Cost Center Before Driver
Classification / routing $30.00/day 1,000 calls × $0.03 on GPT-4o
Data enrichment $10.00/day 1,000 calls × $0.01
Exchange rate lookup $1.00/day 1,000 calls × $0.001
Daily total $41.00

After applying the cheap-first chain, conditional execution, caching, and Execute Once:

Cost Center After Driver
Classification $0.10/day 1,000 calls × $0.0001 on GPT-4o-mini
Escalated replies $6.00/day 200 calls × $0.03 on GPT-4o
Data enrichment $0.50/day 50 calls × $0.01 after input-hash dedup
Exchange rate $0.001/day 1 call × $0.001 with 24h TTL
Daily total $6.60 84% reduction

That is an eighty-four percent reduction. Over a month, the difference between $1,230 and $198 pays for actual engineering time.

Measure or Die

None of this works if you cannot see where the money is going. I add a lightweight logging node after every paid API call that records the timestamp, model, endpoint, input tokens, output tokens, and estimated cost.

const usage = $input.first().json.usage || {};
const pricing = {
  'gpt-4o': { input: 0.0025, output: 0.01 },
  'gpt-4o-mini': { input: 0.00015, output: 0.0006 }
};
const model = $input.first().json.model || 'unknown';
const p = pricing[model] || { input: 0, output: 0 };
const cost = ((usage.prompt_tokens || 0) / 1000) * p.input +
             ((usage.completion_tokens || 0) / 1000) * p.output;

return [{
  json: {
    timestamp: new Date().toISOString(),
    workflow: $workflow.name,
    node: $prevNode.name,
    model,
    input_tokens: usage.prompt_tokens,
    output_tokens: usage.completion_tokens,
    cost_usd: Math.round(cost * 10000) / 10000
  }
}];

I write this to a Postgres table and run a weekly query grouping by workflow and model.

SELECT
  workflow_name,
  model,
  COUNT(*) as call_count,
  SUM(estimated_cost_usd) as total_cost
FROM api_usage_log
WHERE timestamp > NOW() - INTERVAL '7 days'
GROUP BY workflow_name, model
ORDER BY total_cost DESC;

Without this log, you are optimizing in the dark. With it, the worst offender is obvious and the payoff from fixing it is quantified before you start.

What to Do Monday Morning

API cost optimization is not a one-time audit. It is a maintenance habit.

Cross-reference the invoice against the execution log

Pull last month's invoice. Name the three most expensive nodes.

Demote classification and routing to a cheap model

Replace any classification, routing, or extraction step with the cheapest model that can handle it. Escalate only on failure.
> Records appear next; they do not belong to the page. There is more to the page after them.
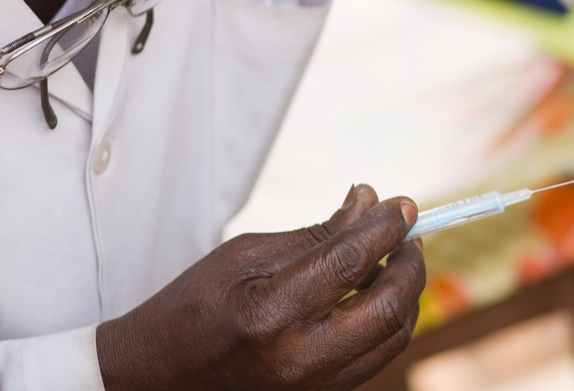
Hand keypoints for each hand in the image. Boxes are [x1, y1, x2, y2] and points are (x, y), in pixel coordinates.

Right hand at [98, 184, 425, 390]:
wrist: (163, 373)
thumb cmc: (197, 305)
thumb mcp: (247, 254)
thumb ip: (317, 232)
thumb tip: (370, 201)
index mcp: (270, 314)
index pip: (350, 262)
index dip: (386, 227)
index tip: (403, 204)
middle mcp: (298, 358)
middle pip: (389, 307)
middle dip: (410, 263)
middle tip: (409, 233)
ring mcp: (314, 385)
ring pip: (394, 336)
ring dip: (406, 292)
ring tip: (397, 258)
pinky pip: (378, 356)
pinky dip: (390, 320)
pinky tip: (378, 292)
Add input-hash dedup to scheduled LLM calls

Before every LLM call that runs on a schedule or webhook, add an input-hash check. If the data has not changed, skip it.

Cache reference lookups with TTLs that match real volatility

Exchange rates, geocoding, company info — cache them with a TTL that matches how often the data actually changes. Twenty-four hours for FX; a week for company metadata.
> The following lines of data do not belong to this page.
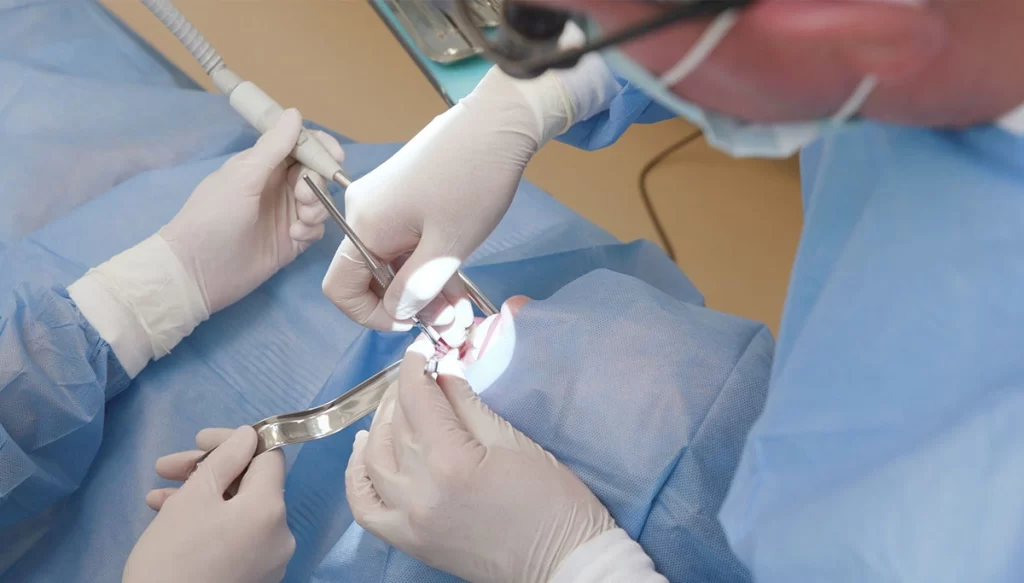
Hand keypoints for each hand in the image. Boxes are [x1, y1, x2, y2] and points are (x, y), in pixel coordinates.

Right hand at [123, 427, 294, 582]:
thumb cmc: (174, 556)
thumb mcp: (194, 498)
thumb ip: (225, 459)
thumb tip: (249, 436)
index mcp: (272, 508)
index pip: (268, 457)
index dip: (235, 441)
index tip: (199, 441)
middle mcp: (281, 534)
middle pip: (250, 484)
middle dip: (208, 470)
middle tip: (167, 467)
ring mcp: (269, 560)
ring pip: (237, 511)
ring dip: (200, 495)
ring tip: (157, 497)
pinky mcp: (253, 577)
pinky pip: (236, 535)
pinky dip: (208, 521)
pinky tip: (169, 517)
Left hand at [161, 108, 343, 313]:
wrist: (199, 270)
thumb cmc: (214, 216)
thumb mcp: (243, 176)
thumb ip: (273, 147)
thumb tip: (295, 113)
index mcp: (262, 165)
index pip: (299, 146)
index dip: (319, 148)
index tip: (335, 156)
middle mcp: (276, 187)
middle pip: (315, 174)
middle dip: (317, 181)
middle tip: (302, 196)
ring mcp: (285, 214)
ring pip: (320, 201)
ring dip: (317, 207)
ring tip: (300, 220)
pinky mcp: (292, 241)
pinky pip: (316, 228)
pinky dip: (312, 229)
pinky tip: (294, 237)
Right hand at [321, 67, 571, 340]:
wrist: (497, 124)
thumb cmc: (472, 182)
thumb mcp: (447, 247)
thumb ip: (417, 288)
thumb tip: (396, 314)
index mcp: (363, 225)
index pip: (340, 287)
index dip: (369, 315)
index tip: (408, 324)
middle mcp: (364, 214)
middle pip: (370, 277)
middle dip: (406, 305)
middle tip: (449, 323)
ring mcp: (385, 204)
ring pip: (394, 263)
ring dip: (423, 290)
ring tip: (460, 311)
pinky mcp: (406, 198)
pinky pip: (407, 244)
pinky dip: (428, 266)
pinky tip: (457, 286)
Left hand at [345, 337, 614, 582]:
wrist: (563, 564)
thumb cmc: (553, 501)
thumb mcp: (515, 443)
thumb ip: (469, 405)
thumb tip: (444, 371)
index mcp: (451, 461)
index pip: (418, 400)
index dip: (416, 367)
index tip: (420, 348)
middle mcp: (419, 491)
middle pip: (396, 426)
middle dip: (403, 391)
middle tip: (419, 373)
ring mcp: (408, 520)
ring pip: (373, 460)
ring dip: (380, 425)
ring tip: (396, 406)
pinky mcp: (408, 541)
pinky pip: (365, 506)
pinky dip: (357, 475)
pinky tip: (365, 450)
Use Manual Triggers and pinned data during development

Swap active Webhook triggers for Manual Triggers, and pin test data on any node upstream of a paid API.

Turn on Execute Once everywhere it makes sense

Any node that fetches shared configuration, tokens, or exchange rates gets the Execute Once checkbox.

Reserve 30 minutes every Friday for the cost log

Open the weekly cost query. Attack the top item.

The teams that keep their API bills sane are not the ones with the best vendor discounts. They are the ones that treat every call as a failure mode until proven otherwise.